Look through the lines below and copy each one that includes "control".

*** Opening of Recorded information ***

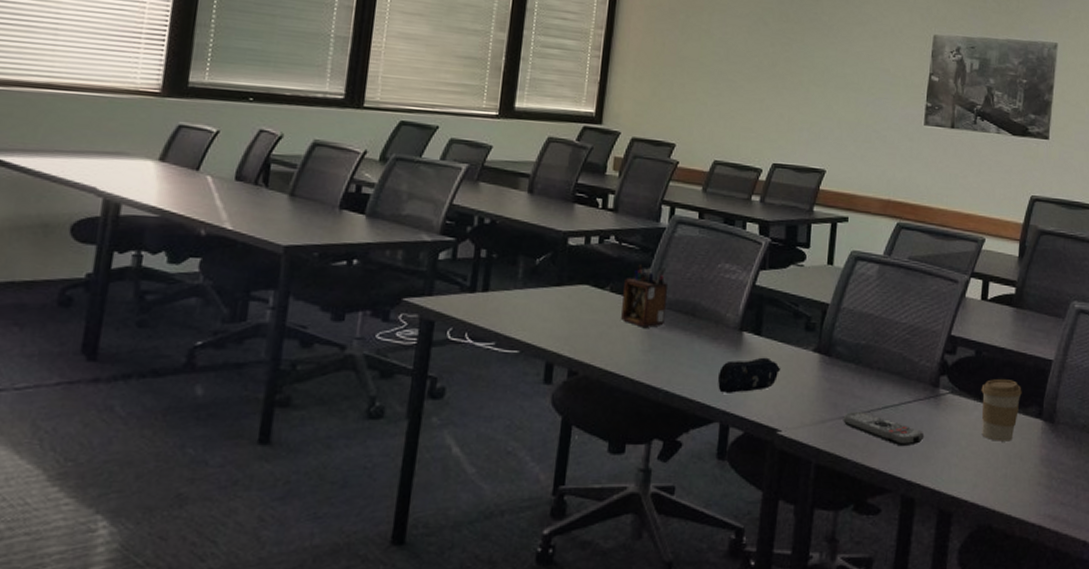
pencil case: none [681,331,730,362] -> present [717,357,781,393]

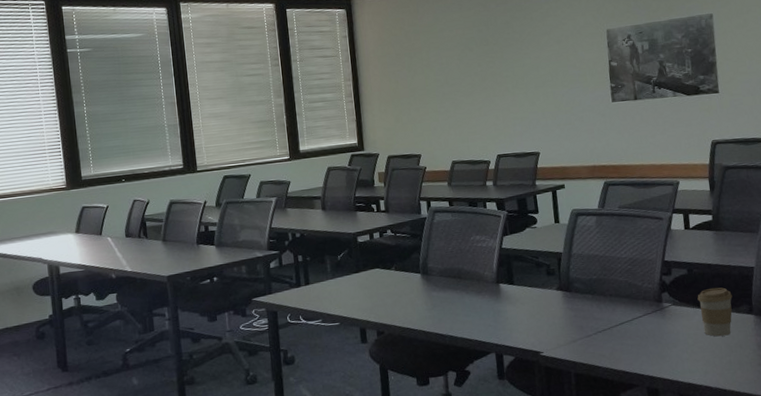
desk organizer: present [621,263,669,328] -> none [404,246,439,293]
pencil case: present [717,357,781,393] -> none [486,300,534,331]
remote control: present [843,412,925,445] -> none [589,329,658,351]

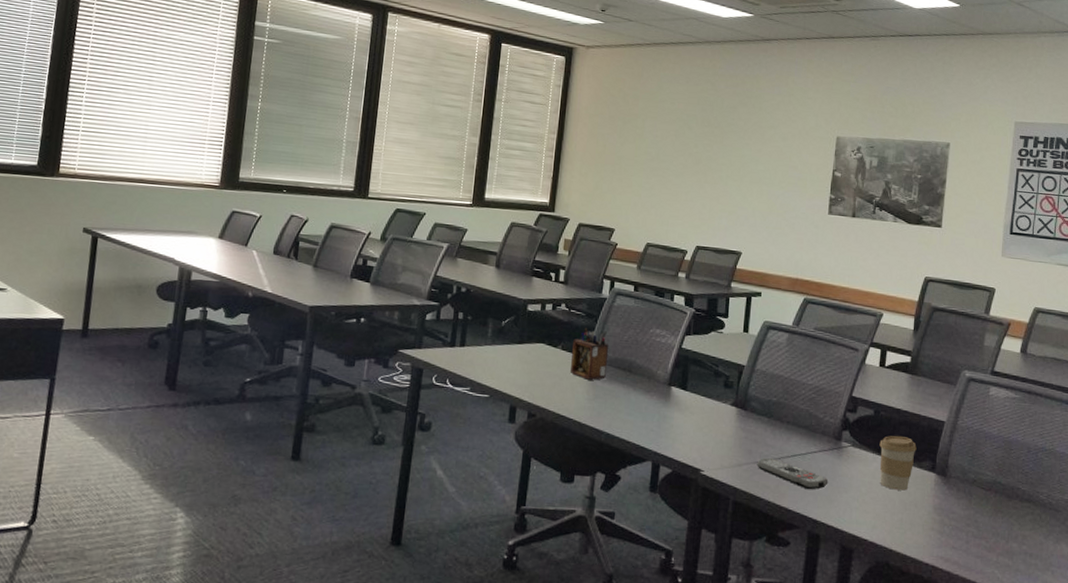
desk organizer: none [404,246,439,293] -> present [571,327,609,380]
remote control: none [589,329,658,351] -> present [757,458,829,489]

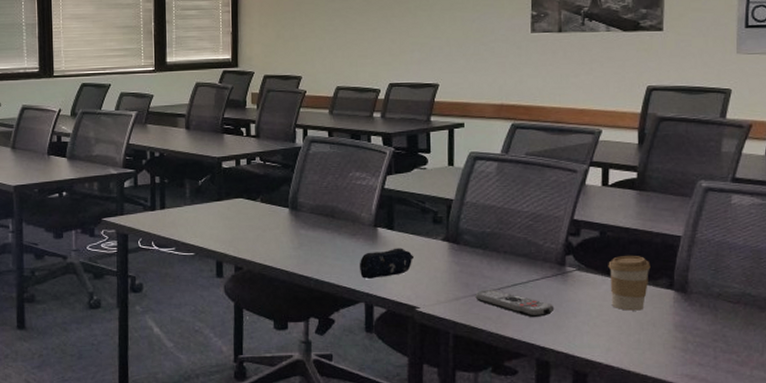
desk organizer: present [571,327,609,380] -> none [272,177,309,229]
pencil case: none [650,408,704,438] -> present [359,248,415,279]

*** Close of Recorded information ***

* [Written solution]
remote control: present [843,412,925,445] -> none [589,329,658,351]
remote control: none [589,329,658,351] -> present [757,458,829,489]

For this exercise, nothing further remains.